On this date, March 16, 1926, Dr. Robert Hutchings Goddard, professor of Physics at Worchester Polytechnic Institute in Massachusetts tried out his newest invention in his Aunt Effie’s cabbage patch near Auburn, Massachusetts. Pretty old cabbages in that garden in March in Massachusetts. Dr. Goddard’s invention? The world’s very first liquid fueled rocket. It flew; not very high nor very far, but it flew. And attracted the attention of the town’s volunteer fire department – they asked Dr. Goddard not to do any more experiments there.
Dr. Goddard had carried on his work despite the fact that a few years earlier he was humiliated in a very public forum. After he had delivered a paper entitled “A Method of Reaching Extreme Altitudes”, the New York Times devoted several column inches in its editorial page to denigrate his thoughts. Most quotable from the NY Times editorial was this comment about Dr. Goddard’s grasp of physics: “”does not know of the relation of action to reaction, and the need to have something better than a vacuum against which to react”. A classic line if there ever was one. I should note that in July 1969 (almost a half century later and well after Dr. Goddard’s death) the NY Times posted a correction with the words “The Times regrets its error.” Indeed.
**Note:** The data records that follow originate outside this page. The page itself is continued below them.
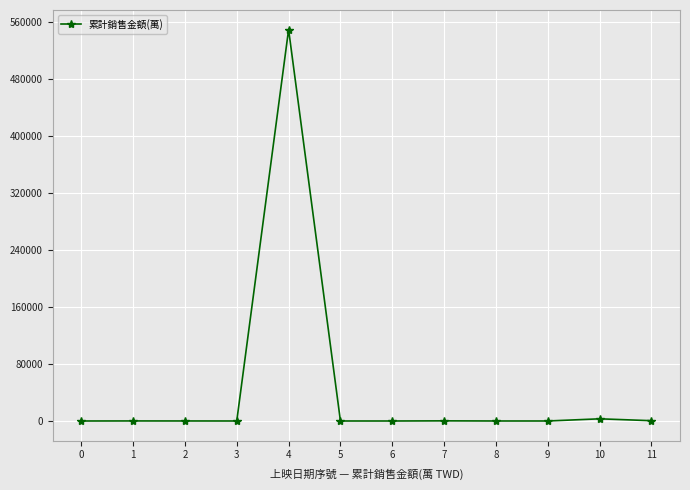

How many lines are shown in the chart?

1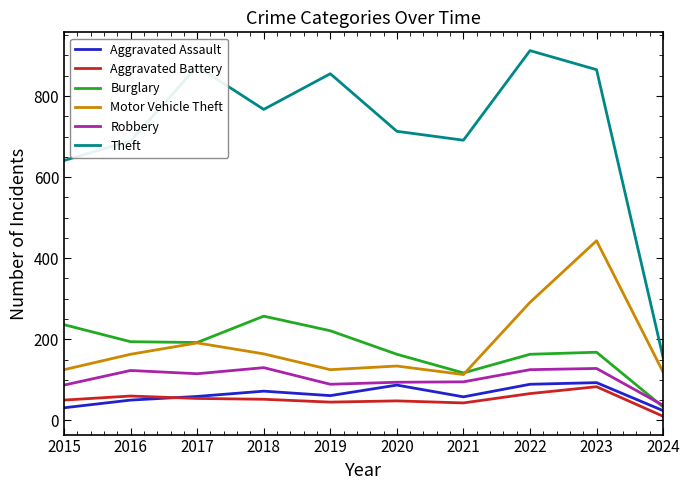

What are all the series names shown in the legend?

Aggravated Assault, Aggravated Battery, Burglary, Motor Vehicle Theft, Robbery, Theft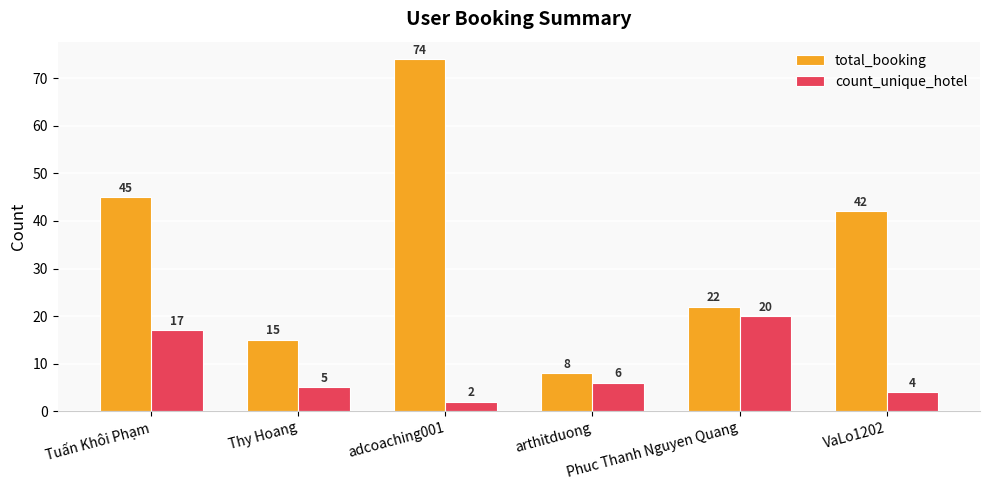

Reading left to right, what are all the values shown in this chart?

total_booking: Tuấn Khôi Phạm=45	Thy Hoang=15	adcoaching001=74	arthitduong=8	Phuc Thanh Nguyen Quang=22	VaLo1202=42
count_unique_hotel: Tuấn Khôi Phạm=17	Thy Hoang=5	adcoaching001=2	arthitduong=6	Phuc Thanh Nguyen Quang=20	VaLo1202=4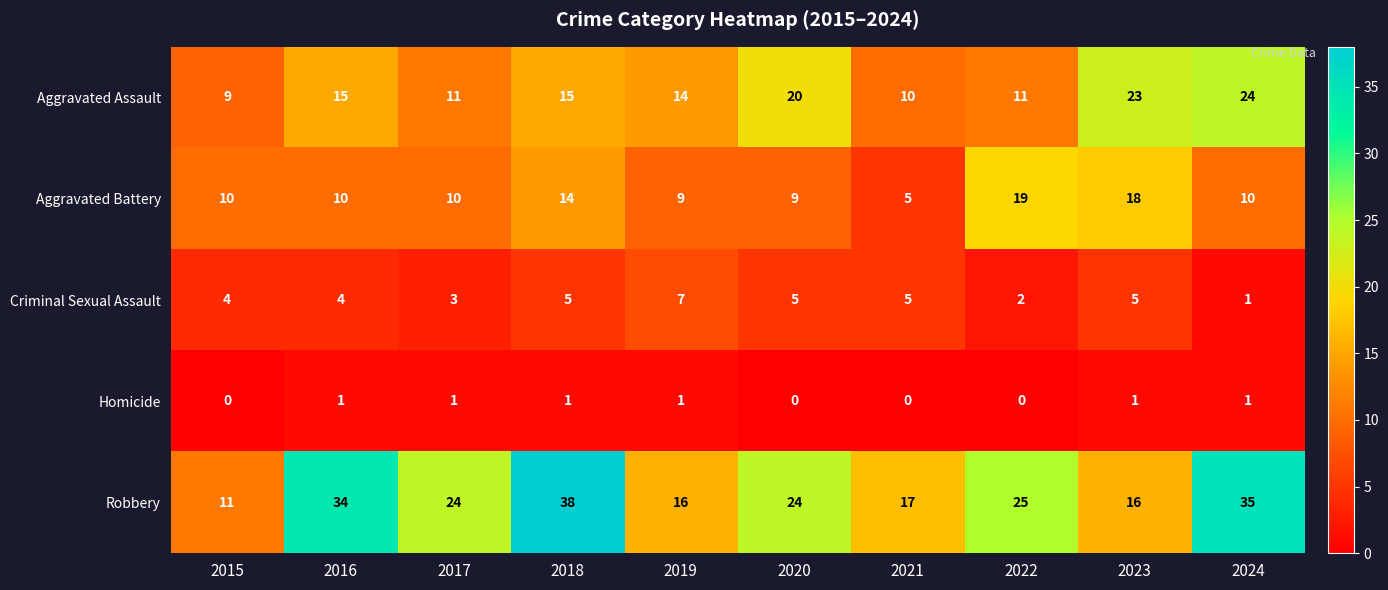

Which series has the widest spread of values?

Robbery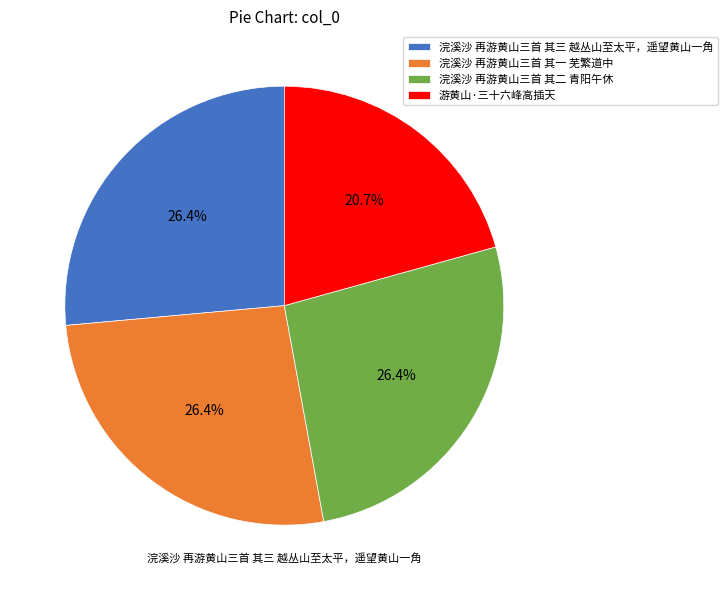

Is it true that 浣溪沙 再游黄山三首 其三 越丛山至太平，遥望黄山一角 is 41% of the pie?

False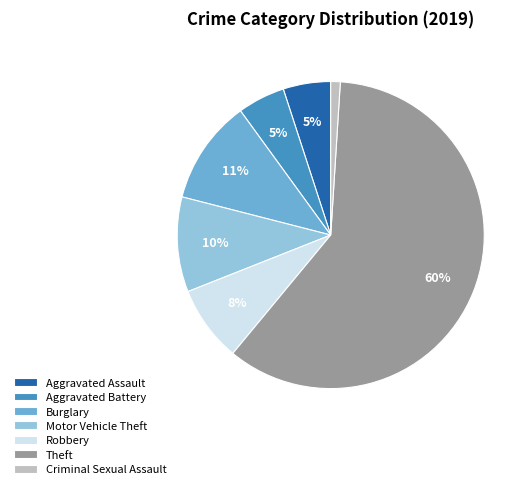

To the nearest percent, what portion does Burglary represent?

11%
The public criticism confirmed Dr. Goddard’s introverted nature and he continued his work, mostly in secret and mostly in isolation for another quarter century. Other, more knowledgeable folks, read his work and were enlightened by it. In 1945, German engineers from Peenemunde, where rocketry had made huge – regrettable at the time – advances, when interrogated by their American captors about rockets, replied “Why don’t you ask your own Dr. Goddard?” They paid attention. We did not.
We cannot afford to let good ideas slip from our grasp. Innovation and creativity are the foundation on which our economy is really founded.
So a few weeks ago, a team of folks at Johnson Space Center made a video report on what are some of the barriers to innovation at NASA. A lot of you watched that video and many of the comments reported that these barriers exist in a wide spectrum of private and public organizations. That video was an amalgam of the most egregious examples of poor communication and bad management that unfortunately still occurs from time to time in supposedly “creative” organizations.
Now the team has taken their list of proposed ways to overcome these barriers and turned them into another video. This video is to produce discussion and thought. Some of these ideas are better than others. A couple of the proposals are being implemented at JSC at this time.
So watch, and consider. And ask this question — how are you helping to encourage creativity and innovation in your organization?